Ten Principles of the New Nordic Diet
1. Eat more fruit and vegetables
Sound familiar? Eat a rainbow, as they say. Fruits and veggies that rank high include berries (like blueberries and strawberries), cabbage, and root veggies like carrots; plus legumes, including beans and peas.
2. Eat more homemade foods
When you cook at home, you control what goes into the food, which often translates into more healthful meals.
3. Eat whole grains
The emphasis here is on healthier carbohydrates -- in particular, whole-grain oats, rye, and barley, which offer fiber, antioxidants, minerals, and vitamins.
4. Eat more seafood
Salmon, mackerel, and herring rank among the healthiest omega-3-bearing fatty fish.
5. Eat less meat
It's the flipside of "eat more seafood." Eat meat less often, and when you do eat it, eat smaller portions of quality meats that are lower in saturated fat. And make extra room on your plate for vegetables.

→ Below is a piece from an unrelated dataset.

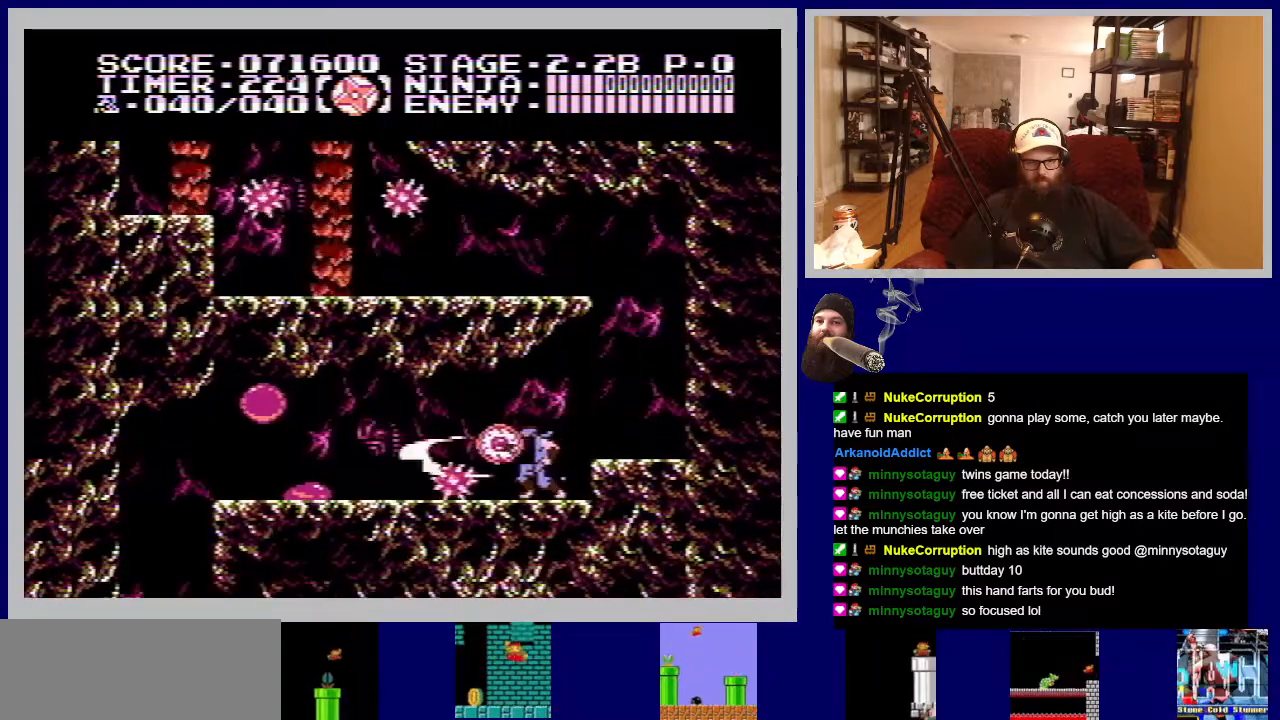
{"buttons": ["DPAD_LEFT"], "events": [[17, "B", "down"], [117, "B", "up"], [200, "B", "down"], [317, "B", "up"], [333, "DPAD_LEFT", "down"], [400, "B", "down"], [500, "B", "up"]]}
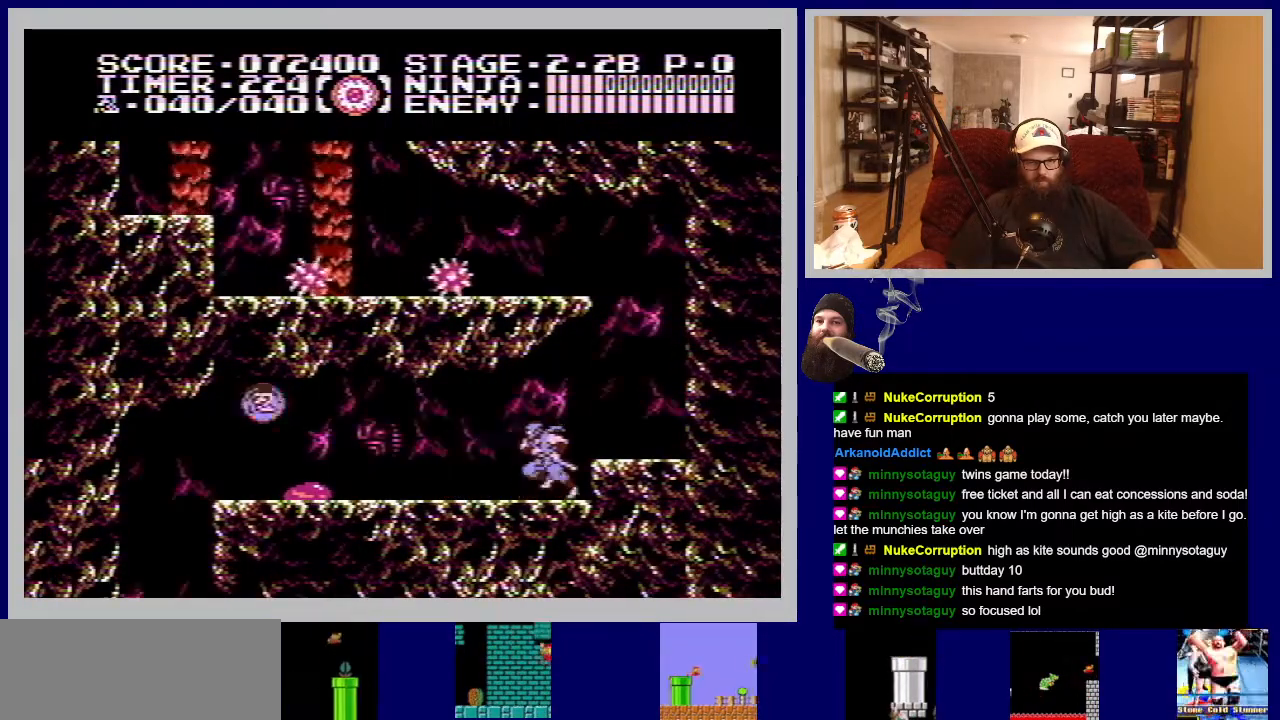
{"buttons": ["DPAD_LEFT"], "events": []}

6. Eat organic whenever possible
Organic farming is designed to reduce pollution and conserve soil and water. So organic foods are generally friendlier on the environment. Organic foods also have fewer pesticides than conventional. Here are Twelve Foods to Always Buy Organic.
7. Eat foraged foods from the wild
The smart way to forage for wild foods is at the farmers market. Foraging in the actual wilderness requires knowledge that most city folk lack. But you can often find foraged foods (miners lettuce, stinging nettles, huckleberries, fiddleheads, wild mushrooms, and the like) at local farmers markets.
8) Avoid foods with additives
The Nordic diet favors fresh whole foods over highly processed foods and/or foods with added chemicals meant to artificially preserve them.
9) Eat according to season
This means no tomatoes or fresh corn from the Southern hemisphere in the dead of winter. Eating with the seasons keeps you locked in to what's local and fresh right now. And it's better for the environment.
10) Eat foods with less packaging that create less waste from production
The Nordic diet is about healthy eating and providing for a healthy planet. Excess packaging simply becomes fodder for the landfill.
And finally, a note on fats and the Nordic diet. At least as it is followed in Scandinavia, the Nordic diet looks mostly to canola oil (or rapeseed oil) for cooking and dressings. Like the olive oil favored in the Mediterranean diet, canola oil is high in heart-healthy monounsaturated fat. Canola oil is also a good source of omega-3 fatty acid (alpha-linolenic acid).